Task directions: For the entries below, the result should be an exact transcription of the lines from the one with "Electron microscopy of nerve tissue at 8 nm/pixel. Sort" up to and including the one with "A reconstruction in", and only those.

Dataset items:
= = = = =

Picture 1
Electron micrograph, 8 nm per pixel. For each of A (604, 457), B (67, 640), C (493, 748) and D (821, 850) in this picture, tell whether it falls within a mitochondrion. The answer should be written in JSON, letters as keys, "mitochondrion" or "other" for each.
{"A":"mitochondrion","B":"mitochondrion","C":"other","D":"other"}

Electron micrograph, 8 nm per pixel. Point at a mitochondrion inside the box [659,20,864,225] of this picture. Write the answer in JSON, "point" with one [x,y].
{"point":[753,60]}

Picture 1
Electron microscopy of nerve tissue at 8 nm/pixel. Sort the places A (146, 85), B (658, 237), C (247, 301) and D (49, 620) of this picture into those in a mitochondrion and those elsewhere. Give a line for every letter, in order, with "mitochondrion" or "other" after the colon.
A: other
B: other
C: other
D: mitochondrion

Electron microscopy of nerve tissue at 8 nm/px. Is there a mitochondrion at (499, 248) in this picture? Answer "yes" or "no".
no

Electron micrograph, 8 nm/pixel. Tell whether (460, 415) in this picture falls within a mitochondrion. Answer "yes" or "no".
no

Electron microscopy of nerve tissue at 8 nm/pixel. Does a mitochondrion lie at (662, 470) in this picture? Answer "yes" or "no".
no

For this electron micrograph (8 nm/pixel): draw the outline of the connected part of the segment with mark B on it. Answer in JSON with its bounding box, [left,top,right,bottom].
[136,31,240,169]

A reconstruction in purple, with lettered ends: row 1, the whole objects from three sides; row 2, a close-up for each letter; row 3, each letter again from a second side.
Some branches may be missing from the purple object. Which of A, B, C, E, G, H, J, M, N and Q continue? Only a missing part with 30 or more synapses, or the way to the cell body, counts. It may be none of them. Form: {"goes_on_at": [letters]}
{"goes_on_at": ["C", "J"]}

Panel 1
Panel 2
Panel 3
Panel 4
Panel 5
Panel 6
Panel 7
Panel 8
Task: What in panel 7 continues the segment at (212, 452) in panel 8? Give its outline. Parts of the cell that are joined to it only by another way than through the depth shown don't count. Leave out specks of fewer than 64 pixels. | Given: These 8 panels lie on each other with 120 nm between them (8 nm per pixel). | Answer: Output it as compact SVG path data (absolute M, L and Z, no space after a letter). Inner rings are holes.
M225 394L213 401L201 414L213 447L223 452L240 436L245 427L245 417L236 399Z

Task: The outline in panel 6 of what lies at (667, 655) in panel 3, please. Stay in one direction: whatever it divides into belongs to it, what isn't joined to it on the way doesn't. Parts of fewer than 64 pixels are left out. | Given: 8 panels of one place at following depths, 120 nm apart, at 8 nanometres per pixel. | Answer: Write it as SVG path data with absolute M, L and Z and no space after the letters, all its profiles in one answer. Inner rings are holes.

= = = = =

Result of the exercise:
Electron microscopy of nerve tissue at 8 nm/pixel. Sort the places A (146, 85), B (658, 237), C (247, 301) and D (49, 620) of this picture into those in a mitochondrion and those elsewhere. Give a line for every letter, in order, with "mitochondrion" or "other" after the colon.
A: other
B: other
C: other
D: mitochondrion

Electron microscopy of nerve tissue at 8 nm/px. Is there a mitochondrion at (499, 248) in this picture? Answer "yes" or "no".
no

Electron micrograph, 8 nm/pixel. Tell whether (460, 415) in this picture falls within a mitochondrion. Answer "yes" or "no".
no

Electron microscopy of nerve tissue at 8 nm/pixel. Does a mitochondrion lie at (662, 470) in this picture? Answer "yes" or "no".
no

For this electron micrograph (8 nm/pixel): draw the outline of the connected part of the segment with mark B on it. Answer in JSON with its bounding box, [left,top,right,bottom].
[136,31,240,169]

A reconstruction in purple, with lettered ends: row 1, the whole objects from three sides; row 2, a close-up for each letter; row 3, each letter again from a second side.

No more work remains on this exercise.